The case against First Choice began in 2000 when the Securities and Exchange Commission charged the company and others with fraud in violation of federal securities law. A receiver was appointed to distribute the defendants’ assets to the victims of the $31 million fraud. The receiver found that some assets have been used to acquire oil and gas leases in Texas and Oklahoma.
At issue in the instant case is the sale of a lease in Osage, Oklahoma, in which CRM Energy Partners argues it has an ownership interest. The District Court denied CRM’s motion to intervene and approved the sale in May 2014 of the leases to Wilson Operation Co., an oil company in Tulsa.
CRM moved to intervene in the receivership proceeding in December 2013; the District Court denied it as untimely.

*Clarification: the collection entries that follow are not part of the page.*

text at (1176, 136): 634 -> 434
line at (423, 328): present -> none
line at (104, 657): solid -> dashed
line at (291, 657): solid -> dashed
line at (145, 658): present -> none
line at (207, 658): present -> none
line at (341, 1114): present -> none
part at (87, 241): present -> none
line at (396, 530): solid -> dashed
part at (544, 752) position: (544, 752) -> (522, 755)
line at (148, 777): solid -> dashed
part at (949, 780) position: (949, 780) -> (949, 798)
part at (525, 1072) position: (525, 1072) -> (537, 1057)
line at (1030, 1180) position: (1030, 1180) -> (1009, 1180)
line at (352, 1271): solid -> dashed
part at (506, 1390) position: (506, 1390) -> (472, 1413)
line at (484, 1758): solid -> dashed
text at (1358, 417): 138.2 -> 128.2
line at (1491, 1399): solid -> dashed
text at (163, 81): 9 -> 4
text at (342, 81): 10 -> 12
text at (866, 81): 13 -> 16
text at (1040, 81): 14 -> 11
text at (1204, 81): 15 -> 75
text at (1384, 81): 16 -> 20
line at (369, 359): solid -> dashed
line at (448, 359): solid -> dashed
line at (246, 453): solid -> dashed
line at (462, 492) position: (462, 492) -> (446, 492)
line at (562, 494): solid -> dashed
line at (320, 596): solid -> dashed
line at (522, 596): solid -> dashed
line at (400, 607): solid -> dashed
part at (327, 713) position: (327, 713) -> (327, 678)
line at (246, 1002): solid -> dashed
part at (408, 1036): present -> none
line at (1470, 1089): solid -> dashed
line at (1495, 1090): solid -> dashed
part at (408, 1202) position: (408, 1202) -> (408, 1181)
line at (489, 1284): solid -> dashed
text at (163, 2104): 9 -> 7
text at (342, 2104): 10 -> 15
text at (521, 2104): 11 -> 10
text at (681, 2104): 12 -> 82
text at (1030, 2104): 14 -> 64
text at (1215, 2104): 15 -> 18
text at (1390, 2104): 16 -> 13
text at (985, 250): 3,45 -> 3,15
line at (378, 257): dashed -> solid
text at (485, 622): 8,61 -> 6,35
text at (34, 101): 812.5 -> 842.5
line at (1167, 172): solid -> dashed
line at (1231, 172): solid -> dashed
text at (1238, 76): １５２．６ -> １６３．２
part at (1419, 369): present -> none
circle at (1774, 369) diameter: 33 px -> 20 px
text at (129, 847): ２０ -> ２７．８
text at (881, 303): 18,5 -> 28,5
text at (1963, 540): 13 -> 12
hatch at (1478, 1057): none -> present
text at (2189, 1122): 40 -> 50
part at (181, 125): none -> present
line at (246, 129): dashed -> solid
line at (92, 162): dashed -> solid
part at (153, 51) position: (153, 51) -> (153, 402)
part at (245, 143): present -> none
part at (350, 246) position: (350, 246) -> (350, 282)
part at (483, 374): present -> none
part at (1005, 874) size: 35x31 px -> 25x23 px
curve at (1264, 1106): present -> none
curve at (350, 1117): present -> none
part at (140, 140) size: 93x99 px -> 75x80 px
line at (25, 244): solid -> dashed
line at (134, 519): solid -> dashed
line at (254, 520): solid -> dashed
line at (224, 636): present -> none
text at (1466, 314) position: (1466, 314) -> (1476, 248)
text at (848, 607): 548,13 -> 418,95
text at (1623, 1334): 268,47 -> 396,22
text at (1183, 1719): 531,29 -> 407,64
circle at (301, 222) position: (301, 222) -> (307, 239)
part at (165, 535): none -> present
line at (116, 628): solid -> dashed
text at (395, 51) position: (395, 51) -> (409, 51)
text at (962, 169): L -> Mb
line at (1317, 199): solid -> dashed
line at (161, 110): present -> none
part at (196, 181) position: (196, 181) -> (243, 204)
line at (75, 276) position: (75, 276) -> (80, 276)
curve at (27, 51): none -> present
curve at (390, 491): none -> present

“CRM had known as early as January 2004, almost ten years before it filed its motion, that the receiver was claiming to own (as agent of the defrauded investors) the very leases that CRM claimed to own,” Judge Richard Posner wrote. “Instead it waited for a decade minus two months – waited indeed until the protracted and expensive receivership was finally moving toward an end and the receiver’s assets were dwindling.”
“CRM’s dawdling … imposed costs on the receiver and on Wilson and made added work for the district court.”
The case is Securities and Exchange Commission v. First Choice Management Services Inc., et al; CRM Energy Partners and John W. Hannah v. Joseph D. Bradley, Receiver, 14-1270, 14-2284.